- Born: October 7, 1998 (age 26) Bethesda, Maryland, US
- Occupation: Ballet dancer
- Years active: 2014–present
- Career
- Current group: American Ballet Theatre

= Aran Bell =

American ballet dancer

Aran Bell (born October 7, 1998) is an American ballet dancer. He was featured in the 2011 documentary First Position, and became a principal dancer with the American Ballet Theatre at age 21.

==Early life and training==
Bell was born on October 7, 1998, in Bethesda, Maryland.

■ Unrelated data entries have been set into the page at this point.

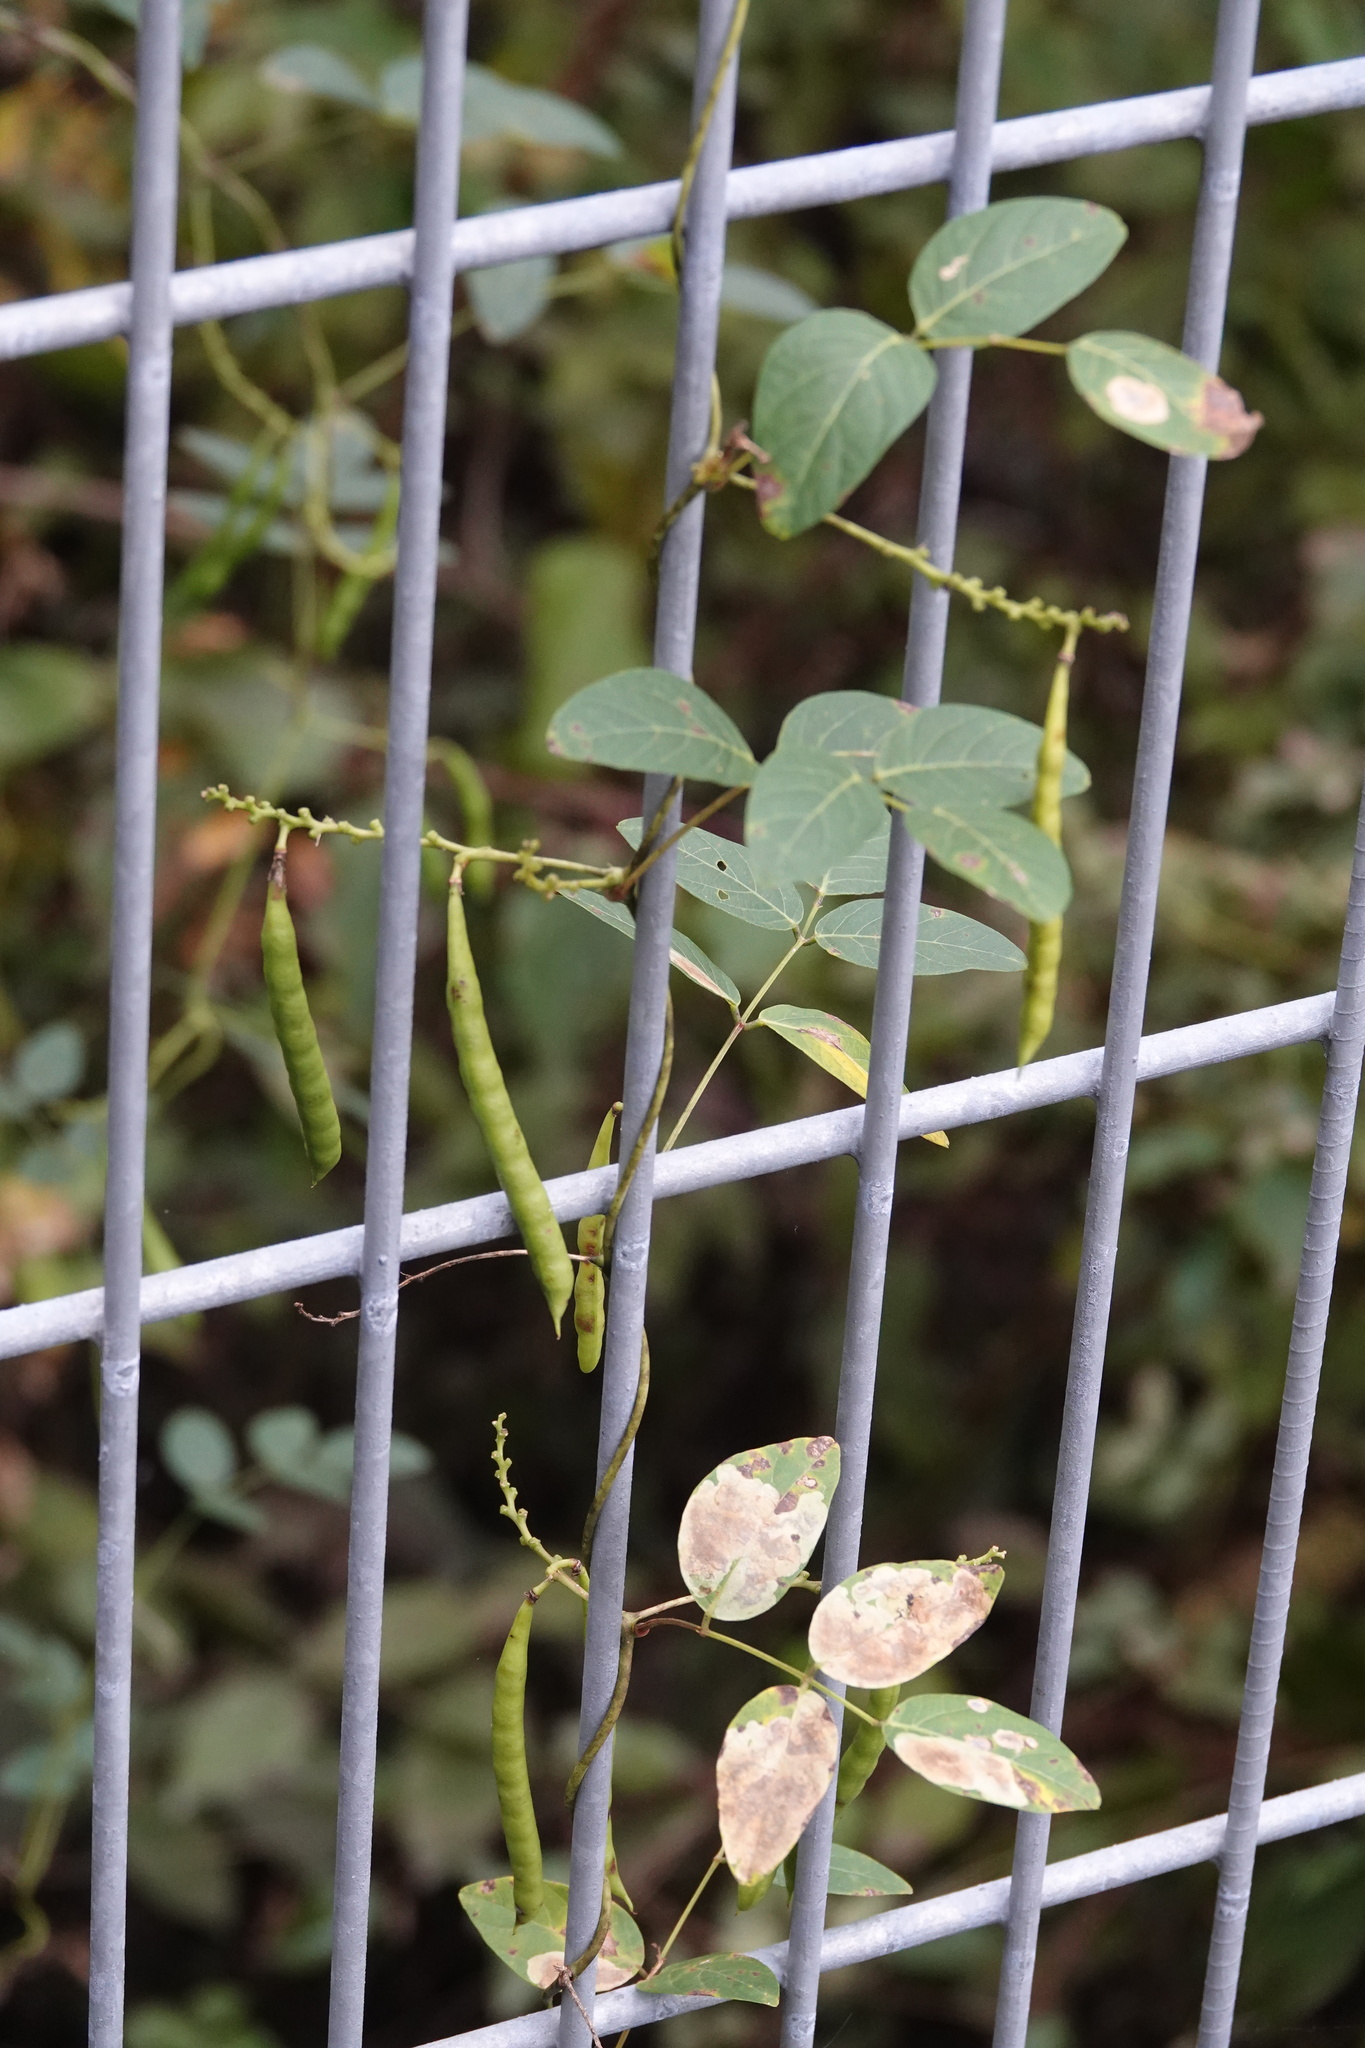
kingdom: Plantae
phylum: Tracheophyta
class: Magnoliopsida
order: Fabales
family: Fabaceae
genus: Apios
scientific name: Apios americana
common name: American potato-bean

As his father was a U.S. Navy doctor, Bell was homeschooled and lived in different parts of the country and in Naples, Italy. Bell, who started ballet at age 4, trained at the Central Pennsylvania Youth Ballet for three years as well as with private teachers. He studied a variety of styles including the Vaganova method and Balanchine technique. During the four and a half years Bell's father was stationed in Naples, Bell and his mother travelled to Rome six times a week to train with Denys Ganio, who had danced with Roland Petit's company. He also studied under Fabrice Herrault in New York City, and was enrolled in American Ballet Theatre's summer intensive for several years.

At age 11, Bell competed at the Youth America Grand Prix, where he won the overall prize in the junior division. He was one of six competitors profiled in the 2011 documentary First Position.

==Career==
In 2014, at age 16, Bell joined the American Ballet Theatre Studio Company, and stayed for a second year as a result of a growth spurt. He became an apprentice with the main company in 2016 and joined the corps de ballet the following year. In 2018, at age 19, Bell danced Romeo in Romeo and Juliet with principal dancer Devon Teuscher as Juliet, when the dancer scheduled to dance the role was injured. The New York Times called his performance "an astonishingly impressive debut." The following year, he represented ABT at the Erik Bruhn Prize with colleague Catherine Hurlin, made his debut as Prince Siegfried in Swan Lake and Prince Désiré in The Sleeping Beauty, and was promoted to soloist. In 2020, though some of his major debuts were delayed due to the coronavirus pandemic, Bell was promoted to principal dancer at age 21, which was unusually young.